I'd also note that non-UTF-8 data is pretty common, not usually because of 
unpaired surrogates, but rather because of bad encoding identification or 
because of mixed UTF-8 and binary data. Blowing chunks on that data is not a 
good choice as the default.

Providing for validation and tailorable reporting, a la NIO, actually would be 
the best course of action. If the buffer isn't really UTF-8 and turns out to be 
an entirely different encoding (probably the most common encoding problem), 
sometimes you might want to catch it as an exception, but most often you'll 
probably be fine plunging ahead with U+FFFD (one per bad byte). For the reason 
cited, I'd use the stricter Unicode rules for non-shortest UTF-8, but certainly 
think that  just throwing an exception is too strict.
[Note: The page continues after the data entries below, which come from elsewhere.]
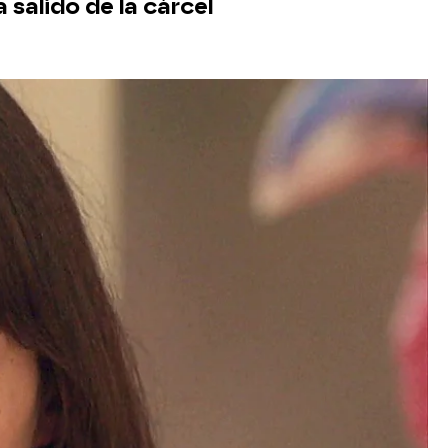
salido de la cárcel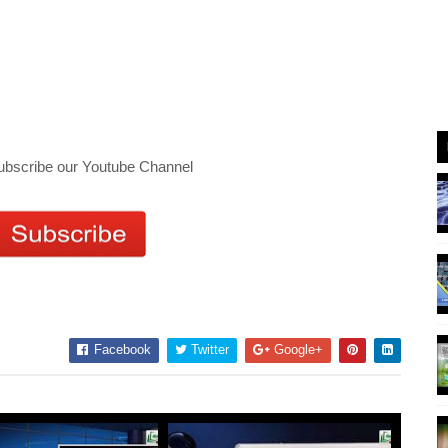
ubscribe our Youtube Channel
Facebook
Twitter
Google+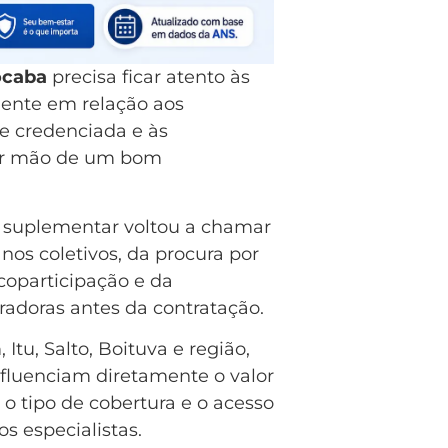
ocaba
precisa ficar atento às
mente em relação aos
de credenciada e às
brir mão de um bom
 suplementar voltou a chamar
os coletivos, da procura por
coparticipação e da
adoras antes da contratação.
tu, Salto, Boituva e região,
nfluenciam diretamente o valor
o tipo de cobertura e o acesso
os especialistas.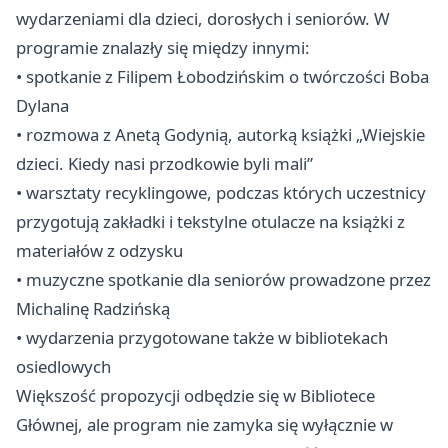
wydarzeniami dla dzieci, dorosłych i seniorów. W
programie znalazły się między innymi:
• spotkanie z Filipem Łobodzińskim o twórczości Boba
Dylana
• rozmowa z Anetą Godynią, autorką książki „Wiejskie
dzieci. Kiedy nasi przodkowie byli mali”
• warsztaty recyklingowe, podczas których uczestnicy
przygotują zakładki i tekstylne otulacze na książki z
materiałów z odzysku
• muzyczne spotkanie dla seniorów prowadzone przez
Michalinę Radzińską
• wydarzenia przygotowane także w bibliotekach
osiedlowych
Większość propozycji odbędzie się w Bibliotece
Głównej, ale program nie zamyka się wyłącznie w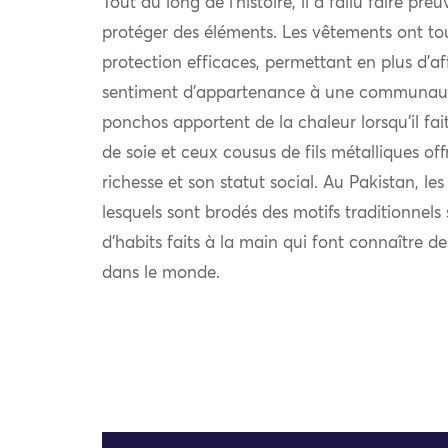
Tout au long de l’histoire, il a fallu faire pre
protéger des éléments. Les vêtements ont to
protection efficaces, permettant en plus d’af
sentiment d’appartenance à une communauté.
ponchos apportent de la chaleur lorsqu’il fait 
de soie et ceux cousus de fils métalliques off
richesse et son statut social. Au Pakistan, le
lesquels sont brodés des motifs traditionnel
d’habits faits à la main qui font connaître d
dans le monde.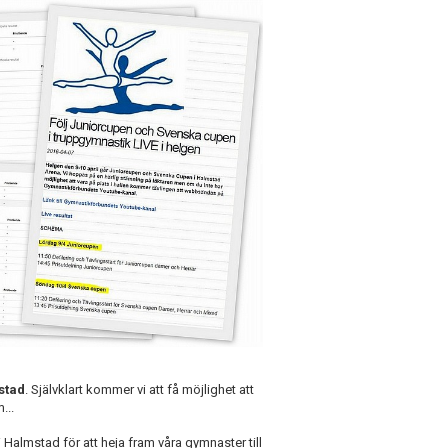
stad
. Självklart kommer vi att få möjlighet att
...
Halmstad för att heja fram våra gymnaster till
> Text constructure can throw exception
> -------------------------------------
>
>                 Key: HADOOP-550
>                 URL: http://issues.apache.org/jira/browse/HADOOP-550
>             Project: Hadoop
>          Issue Type: Bug
>            Reporter: Bryan Pendleton
>
> I finally got back around to moving my working code to using Text objects.
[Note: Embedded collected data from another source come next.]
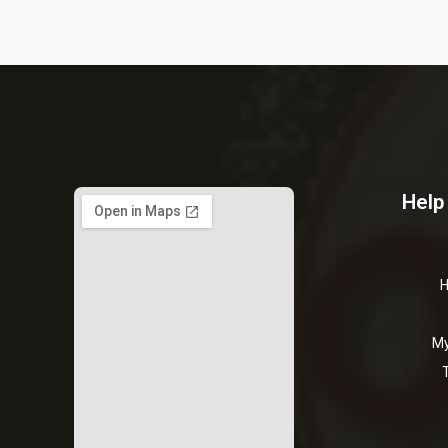
Help
H
My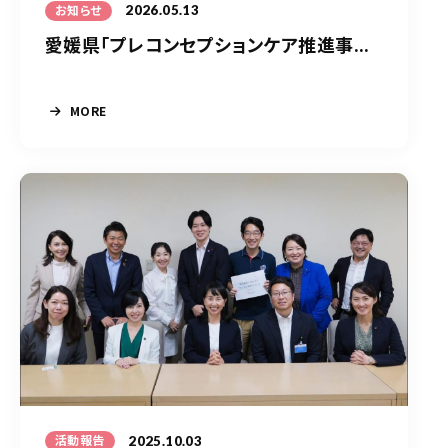
2026.05.13
お知らせ
愛媛県「プレコンセプションケア推進事...
MORE
2025.10.03
活動報告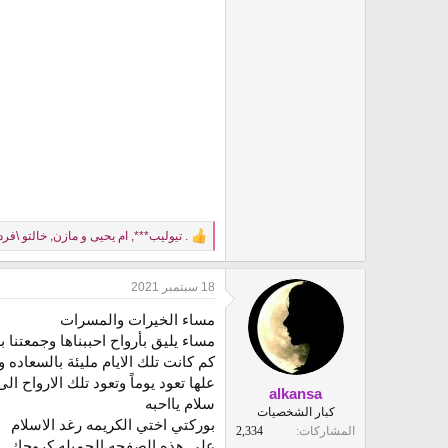
. تيوليب***
,
ام يحيى و مازن
,
خالتو \فر
R
e
a
18 سبتمبر 2021
c
t
مساء الخيرات والمسرات
i
o
مساء يليق بأرواح احببناها وجمعتنا 
n
كم كانت تلك الايام مليئة بالسعاده 
s
علها تعود يوماً وتعود تلك الارواح الى
:
alkansa
سلام يااحبه
كبار الشخصيات
بوركتي اختي الكريمه رغد الاسلام
المشاركات
2,334
على هذه الصفحه الجميله كروحك …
> And, once again, switching to Text (from UTF8) means my jobs are failing. 
> This time, its better defined - constructing a Text from a string extracted 
> from Real World data makes the Text object constructor throw a 
> CharacterCodingException. This may be legit - I don't actually understand UTF 
> well enough to understand what's wrong with the supplied string. I'm 
> assembling a series of strings, some of which are user-supplied, and 
> something causes the Text constructor to barf.
> However, this is still completely unacceptable. If I need to stuff textual 
> data someplace - I need the container to *do* it. If user-supplied inputs 
> can't be stored as a "UTF" aware text value, then another container needs to 
> be brought into existence. Sure, I can use a BytesWritable, but, as its name 
> implies - Text should handle "text". If Text is supposed to == 
> "StringWritable", then, well, it doesn't, yet.
> I admit to being a few weeks' back in the bleeding edge at this point, so 
> maybe my particluar Text bug has been fixed, though the only fixes to Text I 
> see are adopting it into more of the internals of Hadoop. This argument goes 
> double in that case - if we're using Text objects internally, it should 
> really be a totally solid object - construct one from a String, get one back, 
> but _never_  throw a content-related Exception. Or, if Text is not the right 
> object because its data-sensitive, then I argue we shouldn't use it in any 
> case where data might kill it - internal, or anywhere else (by default).
> Please, don't remove UTF8, for now.